Question
Find an orthogonal basis of eigenvectors for the following matrix. The matrix has a repeated eigenvalue so you will need to use the Gram-Schmidt process.
$$\begin{bmatrix}5 & 4 & 2\\ 4 & 5 & 2 \\ 2 & 2 & 2 \end{bmatrix}$$
($\lambda = 1$ is a double eigenvalue.)
Answer
Well here's what I found for eigenvalues and eigenvectors –
For $\lambda = 1$ I found eigenvectors $\begin{bmatrix}-1 \\ 1 \\ 0 \end{bmatrix}$, $\begin{bmatrix}-1 \\ 0 \\ 2 \end{bmatrix}$
For $\lambda = 10$ I found eigenvector $\begin{bmatrix}2 \\ 2 \\ 1 \end{bmatrix}$
Now I can see that the eigenvectors of $\lambda = 1$ are not orthogonal to each other. But how do I do the rest of the question? It says to use the Gram-Schmidt process but if I use that on one of the vectors it will change it's orientation and it will no longer be an eigenvector. So how do I get an orthogonal basis while getting to keep the basis as eigenvectors?
Best Answer
The Gram-Schmidt process does not change the span. Since the span of the two eigenvectors associated to $\lambda=1$ is precisely the eigenspace corresponding to $\lambda=1$, if you apply Gram-Schmidt to those two vectors you will obtain a pair of vectors that are orthonormal, and that span the eigenspace; in particular, they will also be eigenvectors associated to $\lambda=1$.
You can also see that the eigenvector corresponding to $\lambda=10$ is orthogonal to the other two eigenvectors, hence to the entire eigenspace they span. So the third eigenvector will already be orthogonal to the orthonormal basis you find for $E_{1}$. You'll just need to normalize it.
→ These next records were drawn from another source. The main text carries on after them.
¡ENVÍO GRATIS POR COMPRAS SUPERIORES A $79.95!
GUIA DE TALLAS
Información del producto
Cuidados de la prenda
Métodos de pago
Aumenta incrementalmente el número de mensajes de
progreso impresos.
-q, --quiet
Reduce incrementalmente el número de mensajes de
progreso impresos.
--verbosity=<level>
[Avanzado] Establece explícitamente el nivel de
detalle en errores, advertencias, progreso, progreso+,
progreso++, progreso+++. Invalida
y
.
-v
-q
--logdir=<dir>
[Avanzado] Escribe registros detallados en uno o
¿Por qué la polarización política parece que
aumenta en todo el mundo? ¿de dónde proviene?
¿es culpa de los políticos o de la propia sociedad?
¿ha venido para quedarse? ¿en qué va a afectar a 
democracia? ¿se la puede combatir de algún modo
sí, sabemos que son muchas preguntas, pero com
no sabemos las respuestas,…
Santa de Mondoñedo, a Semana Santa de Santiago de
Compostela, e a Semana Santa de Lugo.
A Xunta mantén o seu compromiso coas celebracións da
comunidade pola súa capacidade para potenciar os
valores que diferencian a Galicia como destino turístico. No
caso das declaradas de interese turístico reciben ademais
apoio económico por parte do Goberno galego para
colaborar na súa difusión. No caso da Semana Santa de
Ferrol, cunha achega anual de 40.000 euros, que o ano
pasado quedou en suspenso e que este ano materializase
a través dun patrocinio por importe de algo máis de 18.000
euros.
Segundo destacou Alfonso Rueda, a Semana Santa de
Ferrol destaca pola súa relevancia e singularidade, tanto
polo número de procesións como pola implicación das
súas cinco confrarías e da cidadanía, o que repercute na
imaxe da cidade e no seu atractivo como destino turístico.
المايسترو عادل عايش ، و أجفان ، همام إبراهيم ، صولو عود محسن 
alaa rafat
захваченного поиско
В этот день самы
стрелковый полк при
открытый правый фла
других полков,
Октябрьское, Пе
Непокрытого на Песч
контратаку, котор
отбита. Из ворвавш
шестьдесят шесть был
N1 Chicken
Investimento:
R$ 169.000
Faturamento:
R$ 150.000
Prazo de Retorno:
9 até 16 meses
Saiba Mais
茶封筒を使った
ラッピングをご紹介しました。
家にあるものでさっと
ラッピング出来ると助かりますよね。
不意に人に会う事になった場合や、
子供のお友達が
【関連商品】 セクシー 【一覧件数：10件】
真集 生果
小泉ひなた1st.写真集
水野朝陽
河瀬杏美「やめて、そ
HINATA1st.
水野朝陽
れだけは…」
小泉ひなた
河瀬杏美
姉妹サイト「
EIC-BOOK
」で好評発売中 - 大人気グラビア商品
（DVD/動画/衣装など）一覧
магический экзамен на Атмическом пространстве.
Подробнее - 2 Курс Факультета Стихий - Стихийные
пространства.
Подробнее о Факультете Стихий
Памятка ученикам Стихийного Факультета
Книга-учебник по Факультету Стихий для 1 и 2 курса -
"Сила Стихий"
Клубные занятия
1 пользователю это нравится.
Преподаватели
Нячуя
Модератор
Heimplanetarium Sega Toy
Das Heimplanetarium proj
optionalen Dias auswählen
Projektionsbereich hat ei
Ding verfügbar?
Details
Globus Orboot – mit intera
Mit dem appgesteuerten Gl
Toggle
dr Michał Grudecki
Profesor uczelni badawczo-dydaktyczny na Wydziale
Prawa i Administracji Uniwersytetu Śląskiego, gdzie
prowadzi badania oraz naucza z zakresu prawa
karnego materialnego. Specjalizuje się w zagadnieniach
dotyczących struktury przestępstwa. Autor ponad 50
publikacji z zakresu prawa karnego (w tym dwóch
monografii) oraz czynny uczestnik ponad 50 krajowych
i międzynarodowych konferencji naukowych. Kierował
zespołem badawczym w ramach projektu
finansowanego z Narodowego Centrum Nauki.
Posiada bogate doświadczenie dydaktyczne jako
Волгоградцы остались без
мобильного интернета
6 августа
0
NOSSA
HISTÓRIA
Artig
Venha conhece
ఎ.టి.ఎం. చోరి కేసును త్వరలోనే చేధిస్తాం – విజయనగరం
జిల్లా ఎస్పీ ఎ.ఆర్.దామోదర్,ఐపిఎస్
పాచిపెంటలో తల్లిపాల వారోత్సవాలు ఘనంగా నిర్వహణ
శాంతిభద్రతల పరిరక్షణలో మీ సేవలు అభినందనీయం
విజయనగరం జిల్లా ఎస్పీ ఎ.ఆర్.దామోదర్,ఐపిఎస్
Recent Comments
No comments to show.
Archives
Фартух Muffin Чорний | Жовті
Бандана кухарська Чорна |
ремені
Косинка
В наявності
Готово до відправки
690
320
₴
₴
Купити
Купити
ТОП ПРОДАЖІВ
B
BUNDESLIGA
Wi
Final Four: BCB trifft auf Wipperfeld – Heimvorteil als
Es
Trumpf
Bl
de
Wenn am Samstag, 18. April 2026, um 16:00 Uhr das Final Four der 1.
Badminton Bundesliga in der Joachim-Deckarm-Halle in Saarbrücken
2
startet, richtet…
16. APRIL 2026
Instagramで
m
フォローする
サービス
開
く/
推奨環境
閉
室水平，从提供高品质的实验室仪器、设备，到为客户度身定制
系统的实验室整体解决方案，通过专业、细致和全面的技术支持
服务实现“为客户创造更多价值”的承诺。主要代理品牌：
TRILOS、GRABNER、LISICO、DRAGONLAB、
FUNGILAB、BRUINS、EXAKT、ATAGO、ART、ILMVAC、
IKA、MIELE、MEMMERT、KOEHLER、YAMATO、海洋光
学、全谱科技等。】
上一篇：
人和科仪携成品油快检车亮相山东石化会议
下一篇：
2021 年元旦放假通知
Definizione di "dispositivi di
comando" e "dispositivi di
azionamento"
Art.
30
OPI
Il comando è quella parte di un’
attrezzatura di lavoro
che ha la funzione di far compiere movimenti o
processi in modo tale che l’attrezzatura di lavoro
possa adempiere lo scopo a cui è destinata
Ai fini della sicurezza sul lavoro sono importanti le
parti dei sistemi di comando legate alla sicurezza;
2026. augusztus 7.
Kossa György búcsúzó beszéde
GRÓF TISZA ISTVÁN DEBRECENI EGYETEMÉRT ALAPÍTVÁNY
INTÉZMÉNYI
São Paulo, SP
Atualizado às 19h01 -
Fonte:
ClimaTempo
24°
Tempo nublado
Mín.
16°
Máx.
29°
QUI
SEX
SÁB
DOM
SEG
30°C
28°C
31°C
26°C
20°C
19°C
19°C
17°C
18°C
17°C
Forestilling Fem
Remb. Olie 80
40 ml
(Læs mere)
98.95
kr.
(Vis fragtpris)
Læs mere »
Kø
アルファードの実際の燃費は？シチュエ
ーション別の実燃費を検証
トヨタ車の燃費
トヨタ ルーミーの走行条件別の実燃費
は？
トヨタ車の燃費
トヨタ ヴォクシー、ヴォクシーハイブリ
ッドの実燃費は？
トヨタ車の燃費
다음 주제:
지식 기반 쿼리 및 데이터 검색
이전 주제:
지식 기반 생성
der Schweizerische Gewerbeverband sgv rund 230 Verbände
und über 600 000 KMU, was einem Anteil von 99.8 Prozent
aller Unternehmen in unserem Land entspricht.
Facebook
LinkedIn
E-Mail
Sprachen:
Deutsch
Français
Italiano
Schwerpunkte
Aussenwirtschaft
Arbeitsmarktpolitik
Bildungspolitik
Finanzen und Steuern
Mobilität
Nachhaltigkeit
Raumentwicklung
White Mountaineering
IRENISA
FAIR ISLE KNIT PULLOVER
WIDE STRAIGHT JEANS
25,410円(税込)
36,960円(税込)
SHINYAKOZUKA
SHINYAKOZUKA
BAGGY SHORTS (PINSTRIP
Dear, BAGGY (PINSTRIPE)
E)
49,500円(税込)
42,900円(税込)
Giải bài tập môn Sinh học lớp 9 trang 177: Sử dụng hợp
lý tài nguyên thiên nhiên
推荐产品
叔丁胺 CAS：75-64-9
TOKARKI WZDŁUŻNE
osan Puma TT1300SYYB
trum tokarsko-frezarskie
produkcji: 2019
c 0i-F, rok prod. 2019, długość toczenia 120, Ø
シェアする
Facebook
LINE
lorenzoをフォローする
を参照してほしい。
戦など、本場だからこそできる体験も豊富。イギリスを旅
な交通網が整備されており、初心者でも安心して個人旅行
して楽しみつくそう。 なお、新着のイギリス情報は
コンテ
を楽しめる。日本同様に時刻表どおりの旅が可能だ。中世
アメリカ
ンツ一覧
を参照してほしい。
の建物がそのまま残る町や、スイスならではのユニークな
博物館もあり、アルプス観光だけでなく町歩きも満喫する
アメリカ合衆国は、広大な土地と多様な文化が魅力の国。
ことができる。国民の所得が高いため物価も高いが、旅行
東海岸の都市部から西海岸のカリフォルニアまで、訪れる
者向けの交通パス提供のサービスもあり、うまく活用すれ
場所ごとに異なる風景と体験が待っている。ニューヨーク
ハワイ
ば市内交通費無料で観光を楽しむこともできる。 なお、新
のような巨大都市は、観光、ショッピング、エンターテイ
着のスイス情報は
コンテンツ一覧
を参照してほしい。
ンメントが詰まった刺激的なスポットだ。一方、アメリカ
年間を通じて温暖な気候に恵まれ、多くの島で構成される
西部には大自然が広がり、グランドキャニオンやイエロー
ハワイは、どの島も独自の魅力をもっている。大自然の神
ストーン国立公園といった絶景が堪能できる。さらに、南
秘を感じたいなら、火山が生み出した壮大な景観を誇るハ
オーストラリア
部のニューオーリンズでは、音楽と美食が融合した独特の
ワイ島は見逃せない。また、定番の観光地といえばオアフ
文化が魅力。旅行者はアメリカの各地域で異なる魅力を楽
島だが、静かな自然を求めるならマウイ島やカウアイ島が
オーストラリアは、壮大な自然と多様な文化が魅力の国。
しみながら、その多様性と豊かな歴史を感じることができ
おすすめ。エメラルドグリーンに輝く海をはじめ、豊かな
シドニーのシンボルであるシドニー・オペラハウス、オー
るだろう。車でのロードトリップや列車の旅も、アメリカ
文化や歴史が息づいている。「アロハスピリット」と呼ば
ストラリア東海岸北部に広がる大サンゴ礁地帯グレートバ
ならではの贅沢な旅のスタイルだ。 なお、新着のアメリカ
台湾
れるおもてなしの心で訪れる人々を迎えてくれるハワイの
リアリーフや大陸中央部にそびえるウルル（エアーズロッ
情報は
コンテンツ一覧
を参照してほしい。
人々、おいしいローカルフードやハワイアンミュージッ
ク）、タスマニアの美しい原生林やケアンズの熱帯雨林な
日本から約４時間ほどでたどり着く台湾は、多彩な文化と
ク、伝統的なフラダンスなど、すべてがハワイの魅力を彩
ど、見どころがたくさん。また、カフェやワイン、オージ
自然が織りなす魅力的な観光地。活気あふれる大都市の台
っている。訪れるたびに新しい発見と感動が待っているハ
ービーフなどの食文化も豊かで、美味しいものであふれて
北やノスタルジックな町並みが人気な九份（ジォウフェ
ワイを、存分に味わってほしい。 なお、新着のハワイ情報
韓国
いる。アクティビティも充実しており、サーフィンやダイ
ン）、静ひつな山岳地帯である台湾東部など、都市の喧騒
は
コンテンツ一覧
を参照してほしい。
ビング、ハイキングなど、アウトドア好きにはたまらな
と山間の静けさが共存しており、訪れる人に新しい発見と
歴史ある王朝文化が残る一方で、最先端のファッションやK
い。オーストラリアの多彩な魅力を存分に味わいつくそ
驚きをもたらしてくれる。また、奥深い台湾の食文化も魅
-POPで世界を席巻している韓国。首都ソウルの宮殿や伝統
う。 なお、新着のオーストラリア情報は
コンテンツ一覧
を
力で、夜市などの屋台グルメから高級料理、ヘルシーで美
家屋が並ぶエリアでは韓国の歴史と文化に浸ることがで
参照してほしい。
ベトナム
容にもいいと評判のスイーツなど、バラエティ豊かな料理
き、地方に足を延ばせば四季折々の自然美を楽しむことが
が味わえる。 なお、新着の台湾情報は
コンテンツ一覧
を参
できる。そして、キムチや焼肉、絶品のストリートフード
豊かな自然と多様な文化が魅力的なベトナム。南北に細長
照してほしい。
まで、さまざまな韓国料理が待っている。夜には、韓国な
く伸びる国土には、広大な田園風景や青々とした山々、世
Note. You can always find an orthonormal basis for each eigenspace by using Gram-Schmidt on an arbitrary basis for the eigenspace (or for any subspace, for that matter). In general (that is, for arbitrary matrices that are diagonalizable) this will not produce an orthonormal basis of eigenvectors for the entire space; but since your matrix is symmetric, the eigenspaces are mutually orthogonal so the process will definitely work. In fact, a real matrix is orthogonally diagonalizable if and only if it is symmetric.